From Democrat Congressional Candidate Tracy Mitrano:

Declaring that “Acts of police brutality, racial profiling and use of force on black and other historically marginalized communities must stop,” Democratic candidate for Congress Tracy Mitrano outlined a plan of action for stopping it in a speech in Watkins Glen today. Mitrano, who seeks to represent New York’s 23rd district, was a featured speaker at Coming Together in Solidarity for Justice, an event designed to stimulate discussion about next steps in addressing racism in the United States.

“I stand with the Black Lives Matter movement because Living-While-Black long has been and stubbornly continues to be a dangerous reality in our country,” said Mitrano. “Such violence—the tool of autocrats and despots—has no place in a democracy built on equality and citizenship.”

The death of George Floyd at the hands of Minneapolis police; the recent deaths of Eric Garner, Sandra Bland and Breonna Taylor, also victims of police brutality; and earlier victims like Emmett Till and Dr. Martin Luther King, Jr., teach us about humanity, Mitrano said. “We gather here today to grieve their awful, dehumanizing deaths. And together we renew our spirit and make a steadfast pledge to do better, to expect more of ourselves, and to render this country a humane and life-affirming place.”

Mitrano called for federal standards for training of all law enforcement officers, reinforced by Congress with sufficient funding to ensure compliance. She supports outlawing choke holds and “joy rides”—deliberately rough trips in police vehicles that have injured and killed people taken into custody. The blurring of lines between police forces and the military has to stop, Mitrano said: “Let’s demilitarize police forces and return to a notion of peace officers who work with, not against, our communities. Let us also reinforce and support for those law enforcement officers who do their job well and who want to do right by the neighborhoods and communities that they protect.”

Mitrano also called for an end to the deficiencies of the U.S. healthcare system and infrastructure, inequalities in schools, food insecurity and lack of affordable housing, all of which have a disproportional adverse effect on black and poor communities.
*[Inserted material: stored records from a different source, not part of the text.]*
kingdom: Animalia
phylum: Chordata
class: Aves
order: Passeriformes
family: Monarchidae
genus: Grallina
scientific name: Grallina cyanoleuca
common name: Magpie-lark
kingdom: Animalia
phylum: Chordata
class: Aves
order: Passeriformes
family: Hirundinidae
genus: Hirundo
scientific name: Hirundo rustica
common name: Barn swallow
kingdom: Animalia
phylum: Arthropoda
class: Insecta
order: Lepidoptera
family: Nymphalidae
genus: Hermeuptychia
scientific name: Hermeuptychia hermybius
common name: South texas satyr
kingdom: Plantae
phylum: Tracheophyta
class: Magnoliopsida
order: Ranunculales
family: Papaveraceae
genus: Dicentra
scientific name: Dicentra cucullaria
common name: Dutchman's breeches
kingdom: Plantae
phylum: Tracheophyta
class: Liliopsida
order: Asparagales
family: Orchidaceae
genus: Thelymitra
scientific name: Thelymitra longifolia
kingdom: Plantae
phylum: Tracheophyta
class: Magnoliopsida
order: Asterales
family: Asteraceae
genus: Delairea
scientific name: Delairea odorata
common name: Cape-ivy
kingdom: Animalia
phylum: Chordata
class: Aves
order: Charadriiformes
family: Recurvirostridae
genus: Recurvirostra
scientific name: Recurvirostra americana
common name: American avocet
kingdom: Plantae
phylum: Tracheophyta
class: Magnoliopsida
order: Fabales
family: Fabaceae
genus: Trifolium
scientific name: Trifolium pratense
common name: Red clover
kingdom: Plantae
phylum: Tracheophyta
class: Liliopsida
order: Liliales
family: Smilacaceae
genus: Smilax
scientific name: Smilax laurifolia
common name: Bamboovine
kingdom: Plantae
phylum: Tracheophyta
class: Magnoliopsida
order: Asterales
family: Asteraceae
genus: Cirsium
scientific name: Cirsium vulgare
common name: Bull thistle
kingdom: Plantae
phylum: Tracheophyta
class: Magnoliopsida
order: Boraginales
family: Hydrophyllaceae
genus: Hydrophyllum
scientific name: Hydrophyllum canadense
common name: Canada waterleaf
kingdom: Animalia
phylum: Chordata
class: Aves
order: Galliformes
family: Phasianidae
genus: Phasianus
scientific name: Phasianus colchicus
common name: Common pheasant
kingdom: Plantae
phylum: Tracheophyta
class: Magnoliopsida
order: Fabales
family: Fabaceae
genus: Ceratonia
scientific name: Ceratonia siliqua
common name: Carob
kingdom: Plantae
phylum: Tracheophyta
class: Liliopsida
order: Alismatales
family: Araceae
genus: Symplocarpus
“We can no longer afford to ignore shocking income inequality,” she added, or the history of slavery, segregation and discrimination that have “left a legacy of disadvantage for black people in low economic communities that we must correct with investment for advancement.”

Mitrano had harsh words for President Donald Trump and his supporters in Congress. “He is a racist,” she said, flatly. “To save the soul of this country we must be crystal clear about the meaning of his presence in our lives: he is a blight on democracy, he seeks autocracy, and he is using racism to achieve it. … If empathy and compassion are what we rely on to bridge our differences, to understand one another, and upon that foundation to build a just and fair society, then he utterly fails the test. And he must be replaced.”

Those who align with Trump are part of the problem, said Mitrano, and that applies to the incumbent she’s running against, Republican Tom Reed. Reed, the honorary chair of Trump’s reelection campaign for all of New York State, “apologizes for Trump’s racism instead of condemning it,” said Mitrano. “He may show up for the photo op in a march … [but] he cannot make an anti-racist commitment. He is too afraid that if word gets back to the White House, he will get cut off from the president’s gravy train. Or be tweeted against. Or lose his political PAC money. But what Tom Reed does not understand is that the time for slick statements and expedient politics has passed. This country can no longer afford to whitewash the truth.”

Mitrano closed by urging her audience to vote to put anti-racism candidates in office.

“I recognize fully that to every voter, but especially to the black and brown people in this district, I must earn your trust,” she added. “I pledge to do that. If I don’t already know you, I want to. And even if I know you, I hope you will share your experience with me. I want to hear you, and I will listen. … I will stand with you.”